Tuesday, December 3, 2013

Hot Havana nights



Does anybody really know what time it is?

Michael Dobbs.  One minute to midnight: Kennedy, Khrushchev and Castro on the brink of nuclear war.  Alfred A. Knopf. 2008.  426 pages.


In the Cold War, the most famous eyeball-to-eyeball showdown was the American naval blockade in the Cuban missile crisis of 1962.  This fame, of course, is circumstantial evidence that no eyeball-to-eyeball showdown occurred.  Michael Dobbs of The Washington Post provided the evidence.  Unlike prior historians, he charted the paths of the two Soviet ships carrying nuclear missiles with a 2,800-mile range to Cuba, 90 miles south of Florida.  On the day following President John Kennedy’s televised ultimatum, the Kimovsk and the Yuri Gagarin reversed course more than 500 miles east of the blockade, at the behest of Soviet Premier Nikita Khrushchev. 

Believing that a confrontation was minutes away, the secretary of state in Washington, Dean Rusk, had observed, “we’re eyeball to eyeball, and the other fellow just blinked.”  One hates to eviscerate a great quote like that, so no one did.  In the best-known account of the crisis, Thirteen days, Kennedy’s brother wrote that U.S. and Soviet ships had come within a few miles of each other.  John Stuart Mill would not have been surprised by the mass addiction to error: The tales that no one disputes, he wrote in 1859, are the ones most apt to be myths.

Dobbs, more interested in facts than in theories, may subscribe to a few urban legends himself.  He writes that the crisis did not erupt into war, because both leaders were prudent though ill-informed.  “[Their] initial reactions…had been bellicose.  Kennedy had favored an air strike; Khrushchev thought seriously about giving his commanders on Cuba authority to use nuclear weapons.  After much agonizing, both were now determined to find a way out that would not involve armed conflict.  The problem was that it was practically impossible for them to communicate frankly with one another.  Each knew very little about the intentions and motivations of the other side, and tended to assume the worst.  Messages took half a day to deliver….Once set in motion, the machinery of war quickly acquired its own logic and momentum.”


MAD math

I think that Kennedy and Khrushchev had the vital facts.  For each, the question was whether to launch missiles.  Suppose that Kennedy concluded that whether or not the USSR launched, the best American option was to attack.  Also suppose that Khrushchev concluded that whether or not the U.S. launched, the best Soviet option was to attack.  Then both leaders would have attacked, even though both would have preferred a joint peace.  Even had they spent all day on the telephone, reassuring one another of their commitment to peace, this would not have changed the logic of immediate attack. 
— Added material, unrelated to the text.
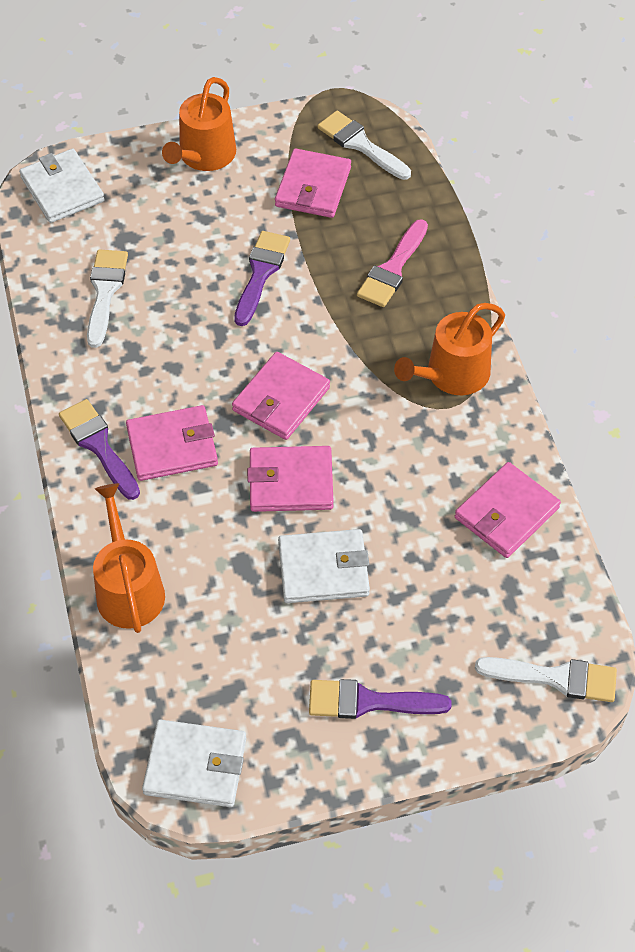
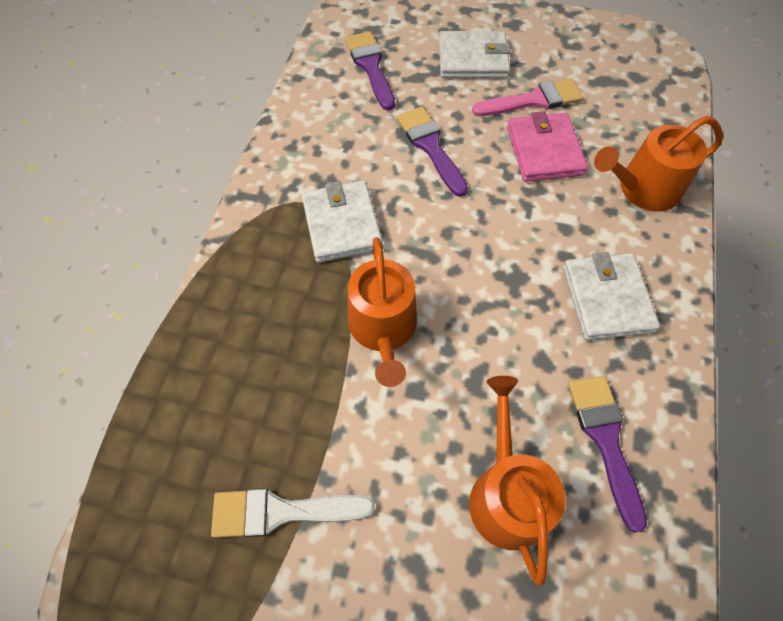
pink wallet: 5 -> 1
white brush: 3 -> 1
In reality, neither leader struck because it was neither’s best option.  An all-out assault would have left the rival with scores or hundreds of nukes to launch.  The certainty of retaliation deterred attack.  MAD worked.

Dobbs makes clear that Kennedy understood this irony.  When the Pentagon told him that one Soviet missile could kill 600,000 Americans, he noted that this would be more deadly than even the Civil War.  “As he later acknowledged, the 24 intermediate-range Soviet missiles in Cuba constituted ‘a substantial deterrent to me.’  He had privately concluded that nuclear weapons were ‘only good for deterring.’  He thought it ‘insane that two men, sitting on opposite sides of the world, should be able to decide to bring an end to civilization.’” 

That last sentence is a non sequitur.  What is truly disturbing – if not insane – is that a man sitting in Central Asia today can plant a dirty bomb in New York City without fear of an instant and proportionate retaliation. –Leon Taylor, tayloralmaty@gmail.com


Note

A few days after Kennedy’s TV speech, the spaceport in Kazakhstan, Baikonur, prepared to launch a missile to a U.S. metropolis like Chicago, Dobbs reported.  The only rocket available was the antiquated R-7, which had boosted Sputnik.  In October 1960, a more advanced rocket, the R-16, blew up on the launch pad, killing 126.  How another explosion, this time with a nuclear warhead of 2.8 megatons, might have affected the Baikonur environs is, fortunately, a question that never had to be answered, since the rocket was never launched.           
             

Good reading

Mill, John Stuart.  On liberty.  1859.  On line.

Schelling, Thomas C.  Arms and influence.  Yale University Press.  2008.  Readable game theory.


References

Robert F. Kennedy.  Thirteen days: A memoir of the Cuban missile crisis.  W. W. Norton.  1969.